A 2ª Câmara Cível do Tribunal de Justiça da Paraíba (TJPB) decidiu derrubar a decisão que determinava a retirada de um vídeo da vereadora Eliza Virgínia (PP) das redes sociais com ataques à comunidade LGBTQIA+. A informação é do Jornal da Paraíba.
Com base em relatoria do desembargador Aluízio Bezerra Filho, a Corte entendeu que o conteúdo está protegido pela imunidade parlamentar prevista na Constituição.
O caso teve origem em uma ação movida pela Iguais Associação de Lésbicas, Gays, Bissexuais e Pessoas Transexuais, que pediu a retirada de um vídeo com discurso feito pela parlamentar com declarações discriminatórias ao relacionar a Parada do Orgulho LGBTQIA+ à “obscenidade” e à “erotização de crianças”, durante discurso na Câmara Municipal de João Pessoa.

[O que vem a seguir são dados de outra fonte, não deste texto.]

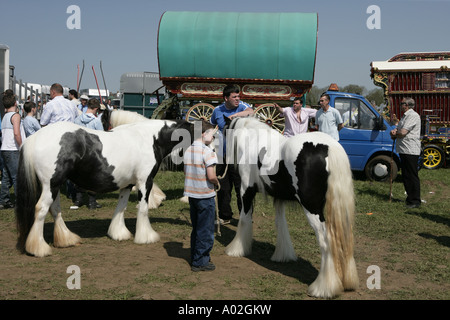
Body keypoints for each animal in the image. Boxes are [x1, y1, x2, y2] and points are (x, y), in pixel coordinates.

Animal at [16, 117, 207, 258]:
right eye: (201, 131)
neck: (150, 138)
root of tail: (34, 138)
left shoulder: (127, 185)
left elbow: (121, 208)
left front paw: (118, 233)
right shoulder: (145, 182)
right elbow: (143, 209)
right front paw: (146, 236)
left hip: (54, 186)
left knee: (55, 210)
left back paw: (66, 239)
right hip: (51, 185)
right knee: (41, 209)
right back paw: (39, 249)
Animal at [224, 116, 358, 298]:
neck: (253, 140)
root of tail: (330, 148)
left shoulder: (246, 190)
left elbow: (244, 220)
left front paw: (236, 249)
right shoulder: (279, 198)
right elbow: (281, 225)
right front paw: (283, 255)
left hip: (312, 210)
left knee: (326, 241)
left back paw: (323, 288)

Na primeira instância, o juízo da 2ª Vara Cível da Capital havia concedido tutela de urgência determinando a exclusão do conteúdo e impondo obrigações de não fazer, sob pena de multa diária. Na época, Eliza fez um ato de protesto pessoal, vendo a boca durante a sessão na Casa.
Nexo com o exercício do mandato
Ao analisar o recurso, o relator concluiu que o discurso foi feito dentro do plenário da Câmara, durante sessão legislativa e em debate sobre temas de interesse público, o que caracterizaria relação direta com o exercício do mandato.
Por isso, segundo ele, incide a imunidade parlamentar material prevista no artigo 29 da Constituição Federal, que garante a inviolabilidade de vereadores por opiniões, palavras e votos no exercício da função.
“Essa prerrogativa não constitui privilégio pessoal, mas um instrumento de proteção institucional do Poder Legislativo, essencial para a independência do mandato eletivo e a liberdade do debate democrático”, pontua.
Na decisão, o magistrado disse que a retirada imediata do conteúdo representaria uma medida “excepcionalíssima”, por atingir a liberdade de expressão política e o próprio exercício da atividade parlamentar.
Risco de censura prévia
Outro ponto considerado pelo relator foi o chamado “perigo de dano inverso”. Na prática, ele avaliou que manter a ordem de remoção poderia causar prejuízo maior ao exercício do mandato do que permitir que o vídeo permaneça publicado até o julgamento final da ação.
O desembargador também destaca que, em uma ação penal relacionada ao caso, o Ministério Público Federal se manifestou pela atipicidade da conduta da vereadora, o que, na avaliação dele, enfraquece a tese de ilicitude grave no campo cível.